(Beginning of EXERCISE DATA)

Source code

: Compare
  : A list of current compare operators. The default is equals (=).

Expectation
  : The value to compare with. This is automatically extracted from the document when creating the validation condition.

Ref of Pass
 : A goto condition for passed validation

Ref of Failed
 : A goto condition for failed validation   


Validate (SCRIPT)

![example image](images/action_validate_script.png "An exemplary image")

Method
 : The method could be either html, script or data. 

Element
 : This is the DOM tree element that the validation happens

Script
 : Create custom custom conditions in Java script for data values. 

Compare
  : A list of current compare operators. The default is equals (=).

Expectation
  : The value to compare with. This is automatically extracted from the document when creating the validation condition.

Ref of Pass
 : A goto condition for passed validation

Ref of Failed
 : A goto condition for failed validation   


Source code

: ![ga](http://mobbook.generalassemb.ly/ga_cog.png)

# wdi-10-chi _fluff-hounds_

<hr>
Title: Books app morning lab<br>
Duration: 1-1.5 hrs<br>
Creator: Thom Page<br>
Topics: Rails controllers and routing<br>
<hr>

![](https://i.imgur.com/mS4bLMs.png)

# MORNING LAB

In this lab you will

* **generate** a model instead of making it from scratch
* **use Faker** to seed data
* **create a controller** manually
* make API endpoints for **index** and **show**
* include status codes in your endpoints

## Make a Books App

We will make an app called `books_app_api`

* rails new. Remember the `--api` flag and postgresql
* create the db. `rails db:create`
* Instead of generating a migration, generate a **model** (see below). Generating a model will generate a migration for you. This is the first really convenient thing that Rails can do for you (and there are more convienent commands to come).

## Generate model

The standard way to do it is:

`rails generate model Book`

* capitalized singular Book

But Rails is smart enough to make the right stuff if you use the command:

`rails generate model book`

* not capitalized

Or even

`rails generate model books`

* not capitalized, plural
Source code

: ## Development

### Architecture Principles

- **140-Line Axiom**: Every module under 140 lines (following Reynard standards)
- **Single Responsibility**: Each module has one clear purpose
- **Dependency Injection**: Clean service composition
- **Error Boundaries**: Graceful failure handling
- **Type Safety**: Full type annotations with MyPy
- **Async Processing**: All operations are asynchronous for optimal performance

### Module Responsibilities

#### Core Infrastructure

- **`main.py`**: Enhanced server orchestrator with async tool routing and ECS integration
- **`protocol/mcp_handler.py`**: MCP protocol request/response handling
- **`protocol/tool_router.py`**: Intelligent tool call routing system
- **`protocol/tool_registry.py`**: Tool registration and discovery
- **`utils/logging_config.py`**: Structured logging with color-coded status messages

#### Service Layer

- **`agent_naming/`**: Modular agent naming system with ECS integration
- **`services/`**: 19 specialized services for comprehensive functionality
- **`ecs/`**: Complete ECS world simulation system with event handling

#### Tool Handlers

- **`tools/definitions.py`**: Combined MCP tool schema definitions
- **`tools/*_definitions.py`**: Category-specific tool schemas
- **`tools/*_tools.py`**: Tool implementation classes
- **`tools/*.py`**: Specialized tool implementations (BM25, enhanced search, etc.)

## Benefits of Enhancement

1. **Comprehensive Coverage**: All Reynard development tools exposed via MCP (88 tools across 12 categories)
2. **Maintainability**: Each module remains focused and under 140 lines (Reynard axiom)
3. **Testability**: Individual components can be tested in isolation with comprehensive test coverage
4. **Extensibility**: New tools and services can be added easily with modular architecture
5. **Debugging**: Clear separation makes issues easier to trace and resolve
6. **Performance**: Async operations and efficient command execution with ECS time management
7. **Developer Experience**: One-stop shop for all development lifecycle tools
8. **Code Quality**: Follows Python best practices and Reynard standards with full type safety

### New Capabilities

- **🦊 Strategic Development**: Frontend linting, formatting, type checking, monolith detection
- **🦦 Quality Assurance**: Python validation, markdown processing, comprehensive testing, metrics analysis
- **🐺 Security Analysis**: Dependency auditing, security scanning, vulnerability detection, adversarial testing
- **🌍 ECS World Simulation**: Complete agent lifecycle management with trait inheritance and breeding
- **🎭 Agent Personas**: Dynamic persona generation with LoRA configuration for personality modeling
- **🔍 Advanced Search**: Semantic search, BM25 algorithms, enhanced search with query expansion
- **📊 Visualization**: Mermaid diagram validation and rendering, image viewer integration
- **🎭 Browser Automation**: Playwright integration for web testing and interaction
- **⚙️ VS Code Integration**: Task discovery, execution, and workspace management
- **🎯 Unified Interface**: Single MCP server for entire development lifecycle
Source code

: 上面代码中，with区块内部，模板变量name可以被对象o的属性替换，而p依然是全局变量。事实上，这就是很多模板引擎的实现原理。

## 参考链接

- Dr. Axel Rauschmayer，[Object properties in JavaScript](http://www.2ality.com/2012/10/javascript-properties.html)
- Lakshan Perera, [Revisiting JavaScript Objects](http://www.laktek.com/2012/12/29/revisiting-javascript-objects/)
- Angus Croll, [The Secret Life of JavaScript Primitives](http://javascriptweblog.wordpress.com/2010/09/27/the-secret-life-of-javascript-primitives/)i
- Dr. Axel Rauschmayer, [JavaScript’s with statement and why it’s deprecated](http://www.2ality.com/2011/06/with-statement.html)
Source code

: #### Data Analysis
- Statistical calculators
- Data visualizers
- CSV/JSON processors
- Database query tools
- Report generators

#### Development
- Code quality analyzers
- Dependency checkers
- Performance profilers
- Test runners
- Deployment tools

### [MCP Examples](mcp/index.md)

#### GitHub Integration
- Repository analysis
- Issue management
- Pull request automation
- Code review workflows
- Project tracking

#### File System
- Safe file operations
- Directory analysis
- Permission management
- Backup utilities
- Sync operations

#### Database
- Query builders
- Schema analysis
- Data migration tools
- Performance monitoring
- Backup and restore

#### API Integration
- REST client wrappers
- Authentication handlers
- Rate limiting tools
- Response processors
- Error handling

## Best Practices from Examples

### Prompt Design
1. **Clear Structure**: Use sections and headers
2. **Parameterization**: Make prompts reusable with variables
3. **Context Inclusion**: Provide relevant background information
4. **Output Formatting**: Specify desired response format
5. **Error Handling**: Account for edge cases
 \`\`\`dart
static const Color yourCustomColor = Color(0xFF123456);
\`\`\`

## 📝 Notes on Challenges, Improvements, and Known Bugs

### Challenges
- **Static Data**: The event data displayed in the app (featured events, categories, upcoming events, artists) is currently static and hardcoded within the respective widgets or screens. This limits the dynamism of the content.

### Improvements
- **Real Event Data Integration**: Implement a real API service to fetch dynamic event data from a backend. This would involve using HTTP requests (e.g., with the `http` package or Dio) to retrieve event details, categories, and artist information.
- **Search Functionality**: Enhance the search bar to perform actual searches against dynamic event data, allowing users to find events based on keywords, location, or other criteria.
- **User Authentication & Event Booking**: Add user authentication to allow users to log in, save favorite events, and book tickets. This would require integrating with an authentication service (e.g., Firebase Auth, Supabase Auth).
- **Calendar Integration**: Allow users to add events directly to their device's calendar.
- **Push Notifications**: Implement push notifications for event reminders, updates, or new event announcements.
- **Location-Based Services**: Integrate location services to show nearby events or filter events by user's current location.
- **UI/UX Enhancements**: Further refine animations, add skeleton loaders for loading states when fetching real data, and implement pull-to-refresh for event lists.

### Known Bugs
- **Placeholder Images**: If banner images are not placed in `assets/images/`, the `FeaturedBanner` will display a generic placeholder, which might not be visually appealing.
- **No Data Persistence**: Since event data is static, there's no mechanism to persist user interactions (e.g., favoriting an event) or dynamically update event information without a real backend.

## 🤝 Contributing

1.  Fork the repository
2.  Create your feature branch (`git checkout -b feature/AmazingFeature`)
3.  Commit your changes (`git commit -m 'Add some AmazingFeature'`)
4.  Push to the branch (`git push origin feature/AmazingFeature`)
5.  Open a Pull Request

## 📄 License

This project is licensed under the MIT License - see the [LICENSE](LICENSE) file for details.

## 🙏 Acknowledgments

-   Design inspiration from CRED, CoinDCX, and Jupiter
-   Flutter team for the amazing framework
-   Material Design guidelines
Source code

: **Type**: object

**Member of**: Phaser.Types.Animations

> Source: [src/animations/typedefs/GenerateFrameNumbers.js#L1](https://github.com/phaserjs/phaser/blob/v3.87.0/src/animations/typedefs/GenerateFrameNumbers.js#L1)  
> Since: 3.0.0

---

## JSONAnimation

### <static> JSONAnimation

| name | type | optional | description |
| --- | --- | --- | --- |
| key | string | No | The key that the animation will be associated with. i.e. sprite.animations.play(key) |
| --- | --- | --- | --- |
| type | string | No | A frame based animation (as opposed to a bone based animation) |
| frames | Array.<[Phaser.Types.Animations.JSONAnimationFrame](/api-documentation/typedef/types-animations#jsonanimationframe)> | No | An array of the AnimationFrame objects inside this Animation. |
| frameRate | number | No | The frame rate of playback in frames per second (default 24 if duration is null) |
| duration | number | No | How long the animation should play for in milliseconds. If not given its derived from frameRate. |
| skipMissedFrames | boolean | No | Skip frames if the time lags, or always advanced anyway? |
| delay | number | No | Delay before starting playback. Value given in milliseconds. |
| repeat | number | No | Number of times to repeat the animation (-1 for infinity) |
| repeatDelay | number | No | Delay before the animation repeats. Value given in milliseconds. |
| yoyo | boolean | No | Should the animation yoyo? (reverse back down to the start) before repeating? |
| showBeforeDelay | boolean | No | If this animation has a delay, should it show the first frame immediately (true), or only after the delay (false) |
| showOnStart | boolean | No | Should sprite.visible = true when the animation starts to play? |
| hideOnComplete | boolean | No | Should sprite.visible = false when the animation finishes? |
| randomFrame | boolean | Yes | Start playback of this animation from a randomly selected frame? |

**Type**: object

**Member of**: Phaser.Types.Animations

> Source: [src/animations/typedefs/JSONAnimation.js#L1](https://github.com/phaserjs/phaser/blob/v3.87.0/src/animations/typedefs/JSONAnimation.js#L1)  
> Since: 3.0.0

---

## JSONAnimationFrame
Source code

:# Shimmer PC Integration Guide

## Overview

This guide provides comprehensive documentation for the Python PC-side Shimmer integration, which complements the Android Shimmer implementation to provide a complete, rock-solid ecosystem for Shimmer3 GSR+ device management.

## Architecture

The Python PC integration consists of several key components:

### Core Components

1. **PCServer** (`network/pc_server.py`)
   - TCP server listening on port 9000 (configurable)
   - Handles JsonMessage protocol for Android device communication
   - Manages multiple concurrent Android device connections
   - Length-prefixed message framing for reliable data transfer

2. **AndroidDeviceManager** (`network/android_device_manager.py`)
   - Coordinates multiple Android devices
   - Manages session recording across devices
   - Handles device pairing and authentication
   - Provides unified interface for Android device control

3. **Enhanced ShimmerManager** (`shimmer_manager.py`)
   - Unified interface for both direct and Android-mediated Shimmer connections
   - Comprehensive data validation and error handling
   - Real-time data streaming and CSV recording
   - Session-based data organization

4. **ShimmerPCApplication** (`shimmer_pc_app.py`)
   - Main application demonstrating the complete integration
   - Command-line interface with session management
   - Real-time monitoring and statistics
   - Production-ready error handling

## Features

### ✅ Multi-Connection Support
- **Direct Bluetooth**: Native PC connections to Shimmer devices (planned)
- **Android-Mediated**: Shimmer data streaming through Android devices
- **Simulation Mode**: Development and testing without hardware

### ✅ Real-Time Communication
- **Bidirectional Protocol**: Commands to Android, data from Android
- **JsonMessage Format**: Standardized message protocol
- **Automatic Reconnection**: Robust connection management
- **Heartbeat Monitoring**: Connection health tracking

(End of EXERCISE DATA)

→ **WORK ITEM**
Reproduce exactly, please, only the lines from the start of the data above to the line that contains "flag and postgresql", with both ends kept.

→ **OUTPUT OF THE EXERCISE**
Source code

: Compare
  : A list of current compare operators. The default is equals (=).

Expectation
  : The value to compare with. This is automatically extracted from the document when creating the validation condition.

Ref of Pass
 : A goto condition for passed validation

Ref of Failed
 : A goto condition for failed validation   


Validate (SCRIPT)

![example image](images/action_validate_script.png "An exemplary image")

Method
 : The method could be either html, script or data. 

Element
 : This is the DOM tree element that the validation happens

Script
 : Create custom custom conditions in Java script for data values. 

Compare
  : A list of current compare operators. The default is equals (=).

Expectation
  : The value to compare with. This is automatically extracted from the document when creating the validation condition.

Ref of Pass
 : A goto condition for passed validation

Ref of Failed
 : A goto condition for failed validation   


Source code

: ![ga](http://mobbook.generalassemb.ly/ga_cog.png)

# wdi-10-chi _fluff-hounds_

<hr>
Title: Books app morning lab<br>
Duration: 1-1.5 hrs<br>
Creator: Thom Page<br>
Topics: Rails controllers and routing<br>
<hr>

![](https://i.imgur.com/mS4bLMs.png)

# MORNING LAB

In this lab you will

* **generate** a model instead of making it from scratch
* **use Faker** to seed data
* **create a controller** manually
* make API endpoints for **index** and **show**
* include status codes in your endpoints

## Make a Books App

We will make an app called `books_app_api`

* rails new. Remember the `--api` flag and postgresql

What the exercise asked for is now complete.